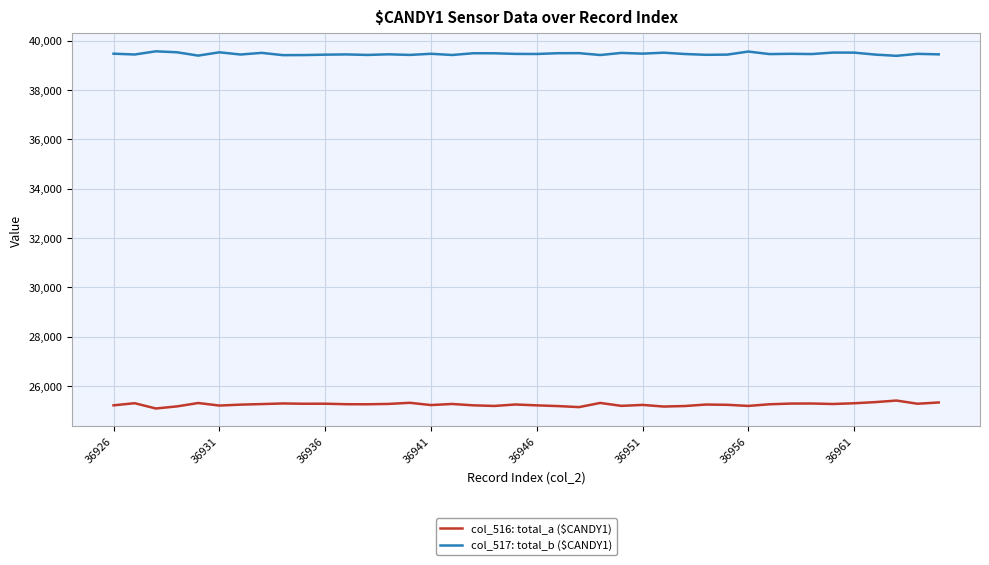

What is the greatest value displayed?

39562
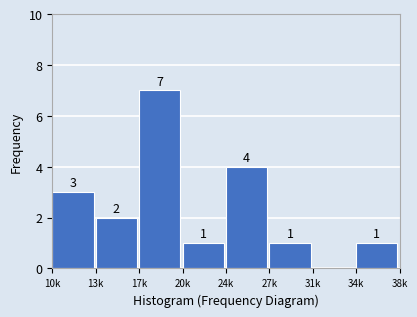

Reading left to right, extract all data points from this chart.

10k=3	13k=2	17k=7	20k=1	24k=4	27k=1	31k=0	34k=1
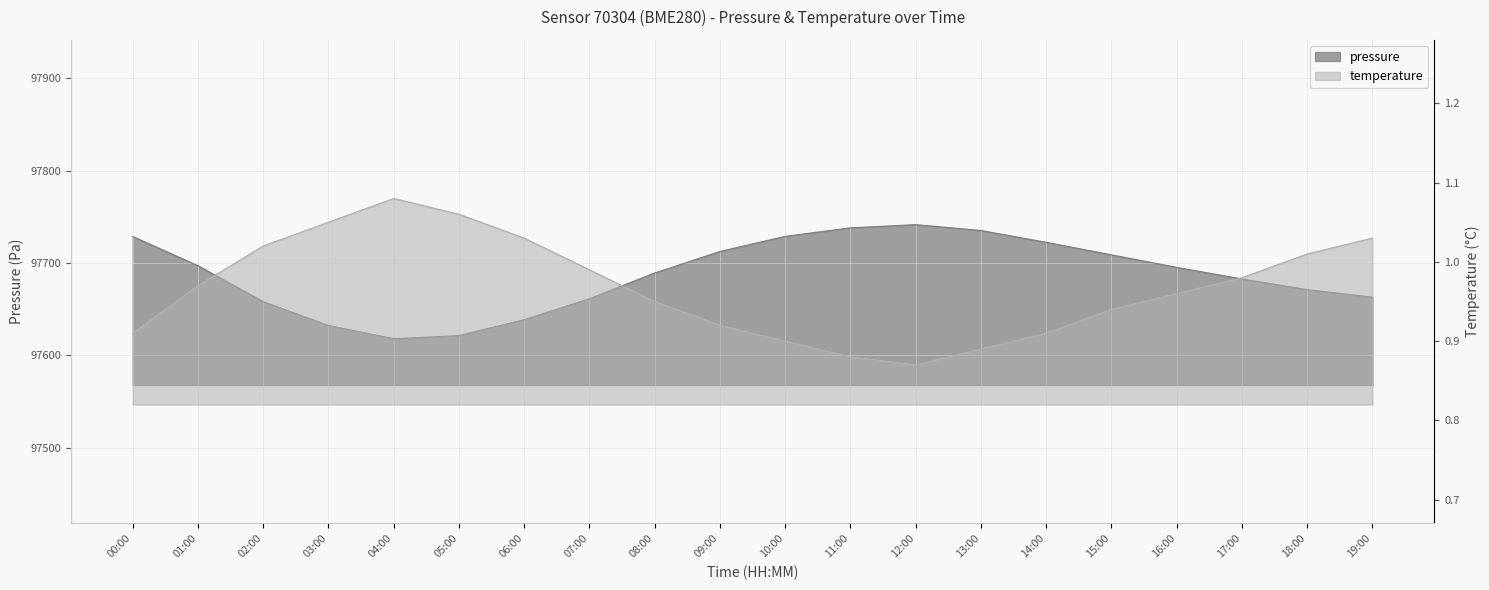

Does the chart display data point markers on the line(s)?

No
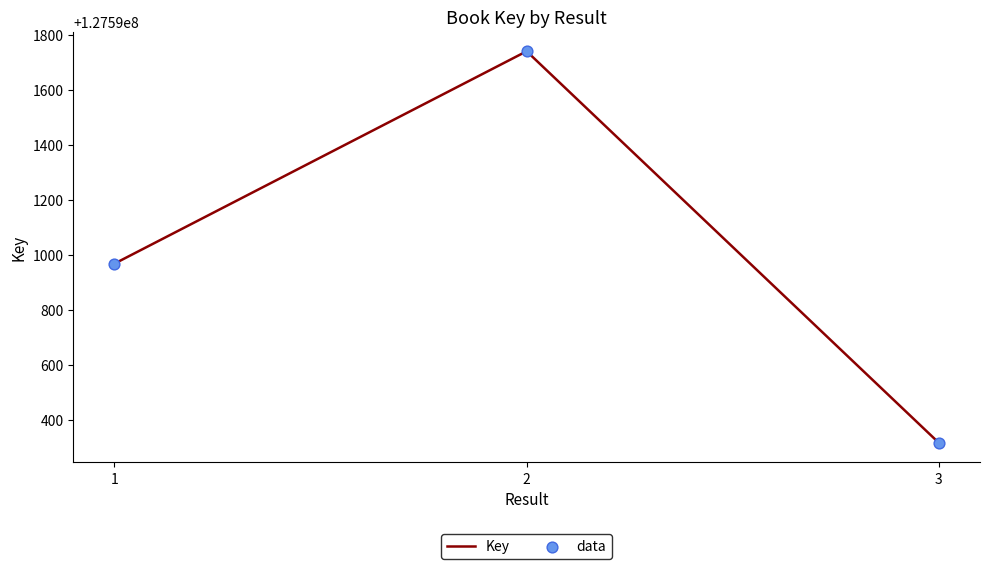

The value at 1 is 127590969. True or false?

True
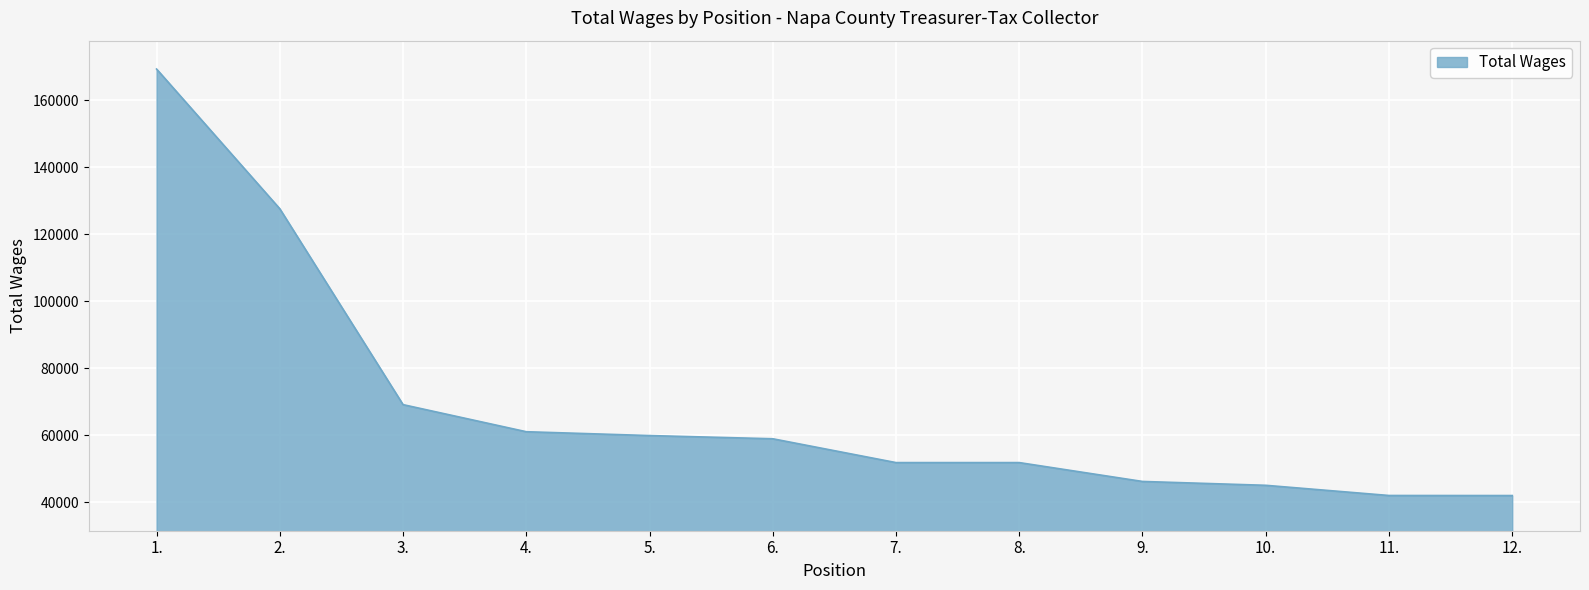

What is the ratio of the value at 4. to the value at 9.?

1.3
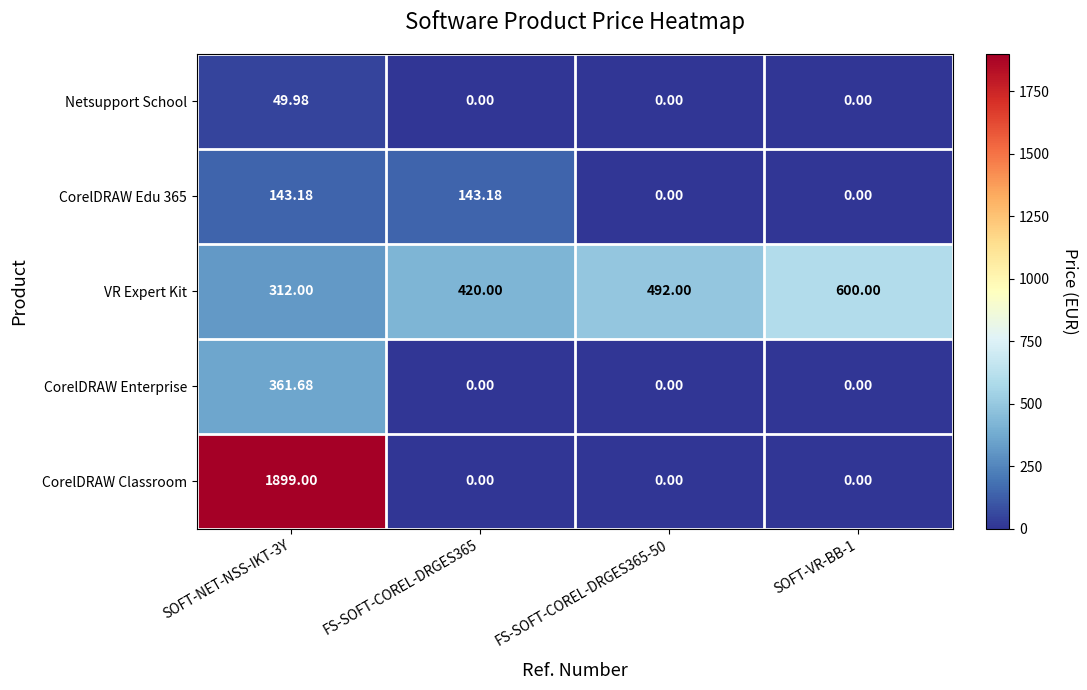

Which series changed the most between SOFT-NET-NSS-IKT-3Y and FS-SOFT-COREL-DRGES365?

CorelDRAW Classroom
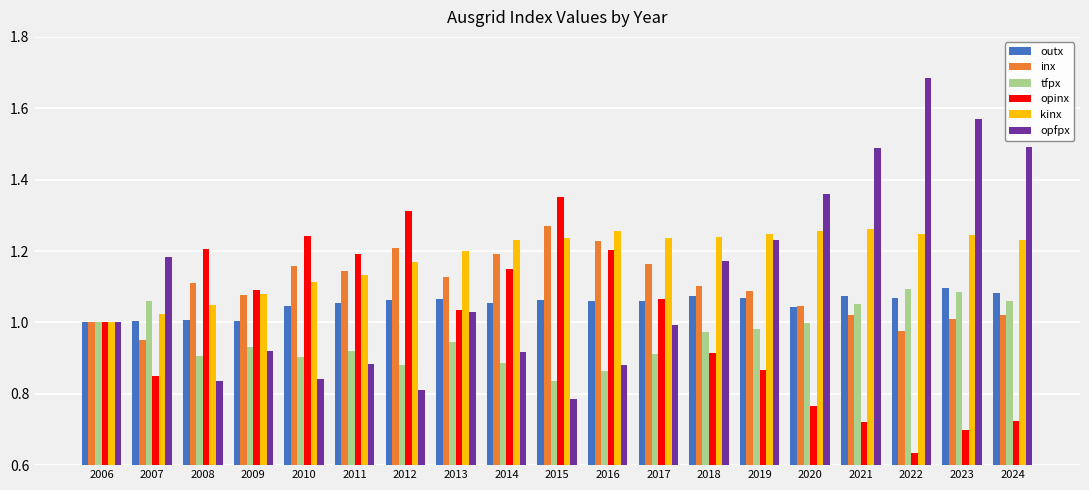

What is the total value across all series at 2012?

6.4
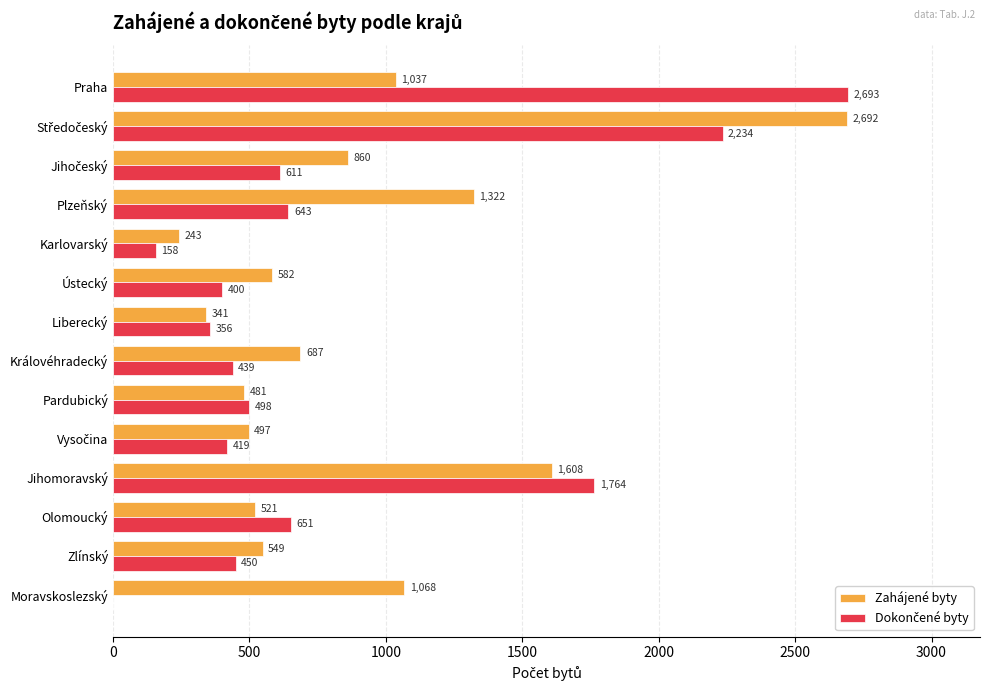

What is the maximum value shown in the chart?

2693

______________________________

> **Task**: Write out every row above word for word, leaving out the pictures.

> **Task answer**:
What is the greatest value displayed?

39562

Reading left to right, extract all data points from this chart.

10k=3	13k=2	17k=7	20k=1	24k=4	27k=1	31k=0	34k=1

Does the chart display data point markers on the line(s)?

No

The value at 1 is 127590969. True or false?

True

What is the ratio of the value at 4. to the value at 9.?

1.3

Which series changed the most between SOFT-NET-NSS-IKT-3Y and FS-SOFT-COREL-DRGES365?

CorelDRAW Classroom

What is the total value across all series at 2012?

6.4

What is the maximum value shown in the chart?

2693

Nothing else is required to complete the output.